-- EXERCISE BRIEF --
Give the number of lines in the data below that contain "icronworkflowtimer", with no other words.

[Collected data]
======
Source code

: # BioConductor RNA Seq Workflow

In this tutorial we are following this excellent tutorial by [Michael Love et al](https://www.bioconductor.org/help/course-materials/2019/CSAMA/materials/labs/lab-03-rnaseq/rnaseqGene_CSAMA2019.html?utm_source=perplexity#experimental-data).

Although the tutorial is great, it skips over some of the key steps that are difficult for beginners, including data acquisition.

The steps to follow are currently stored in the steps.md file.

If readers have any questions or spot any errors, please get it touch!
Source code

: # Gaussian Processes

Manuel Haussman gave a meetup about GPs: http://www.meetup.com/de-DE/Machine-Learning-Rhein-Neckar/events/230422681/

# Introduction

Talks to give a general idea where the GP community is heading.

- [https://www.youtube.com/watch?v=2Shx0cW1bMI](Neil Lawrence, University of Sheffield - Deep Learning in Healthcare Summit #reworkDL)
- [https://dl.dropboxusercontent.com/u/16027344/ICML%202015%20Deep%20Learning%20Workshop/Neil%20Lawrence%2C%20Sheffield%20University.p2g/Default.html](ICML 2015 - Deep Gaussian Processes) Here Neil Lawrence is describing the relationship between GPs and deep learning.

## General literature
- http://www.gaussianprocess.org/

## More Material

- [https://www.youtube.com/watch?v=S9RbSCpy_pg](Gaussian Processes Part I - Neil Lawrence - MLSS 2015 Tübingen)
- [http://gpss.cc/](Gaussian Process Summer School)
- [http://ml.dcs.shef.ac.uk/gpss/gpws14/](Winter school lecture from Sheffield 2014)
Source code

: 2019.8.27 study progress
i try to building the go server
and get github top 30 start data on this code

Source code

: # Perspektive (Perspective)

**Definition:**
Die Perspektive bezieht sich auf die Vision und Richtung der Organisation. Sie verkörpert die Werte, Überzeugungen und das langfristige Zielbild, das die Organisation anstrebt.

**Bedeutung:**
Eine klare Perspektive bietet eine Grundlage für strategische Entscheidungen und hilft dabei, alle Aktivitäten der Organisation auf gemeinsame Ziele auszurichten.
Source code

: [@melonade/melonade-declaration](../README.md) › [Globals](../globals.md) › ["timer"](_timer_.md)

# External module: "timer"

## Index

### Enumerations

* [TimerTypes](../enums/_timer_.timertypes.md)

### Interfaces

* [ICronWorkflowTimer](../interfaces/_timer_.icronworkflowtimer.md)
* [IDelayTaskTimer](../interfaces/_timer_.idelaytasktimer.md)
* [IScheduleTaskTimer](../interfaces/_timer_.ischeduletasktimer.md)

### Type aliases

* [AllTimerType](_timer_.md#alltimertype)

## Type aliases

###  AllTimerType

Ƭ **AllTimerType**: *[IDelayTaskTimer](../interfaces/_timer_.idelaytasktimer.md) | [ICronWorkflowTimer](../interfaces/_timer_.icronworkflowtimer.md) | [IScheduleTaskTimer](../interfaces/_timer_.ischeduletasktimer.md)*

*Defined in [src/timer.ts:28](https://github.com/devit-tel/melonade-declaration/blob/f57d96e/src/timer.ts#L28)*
======
-- SOLUTION FOR THIS PROBLEM --
2